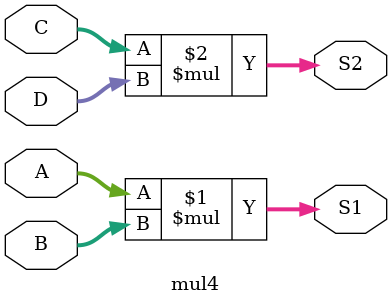
<source format=v>

module mul4 (A, B, C, D, S1, S2);
input  [3:0] A, B;		// A, B ¥|¦ì¤¸µL¸¹¼Æ¿é¤J
output [7:0] S1;		// S1   ¤K¦ì¤¸µL¸¹¼Æ¿é¥X
input  signed [3:0] C, D;	// C, D ¥|¦ì¤¸¦³¸¹¼Æ¿é¤J
output signed [7:0] S2;		// S2   ¤K¦ì¤¸¦³¸¹¼Æ¿é¥X

// ­¼ªk¹Bºâ¤l
assign S1 = A * B;
assign S2 = C * D;

endmodule

</source>
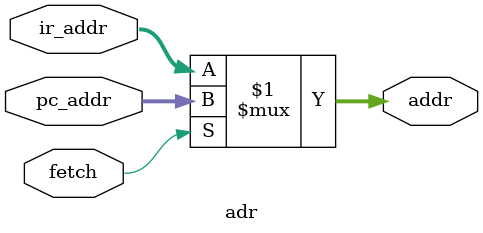
<source format=v>
/*
This module is designe for choosing the output form PC(program counting) address and data(port) address.
In every command, the first four clock use for reading command in ROM ,the address will be PC address, and the later four clock use for read or write data into RAM or port, the address will be IR_addr.
The control signal provided by a 8 devided signal form clock.
*/


module adr(addr,fetch,ir_addr,pc_addr);
output [12:0] addr;
input [12:0] ir_addr,pc_addr;
input fetch;

assign addr = fetch? pc_addr:ir_addr; 

endmodule 
</source>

▶ [Work item]
Looking at the entries above, copy out every line in which "data" occurs.

▶ [Exercise result]
This module is designe for choosing the output form PC(program counting) address and data(port) address.
In every command, the first four clock use for reading command in ROM ,the address will be PC address, and the later four clock use for read or write data into RAM or port, the address will be IR_addr.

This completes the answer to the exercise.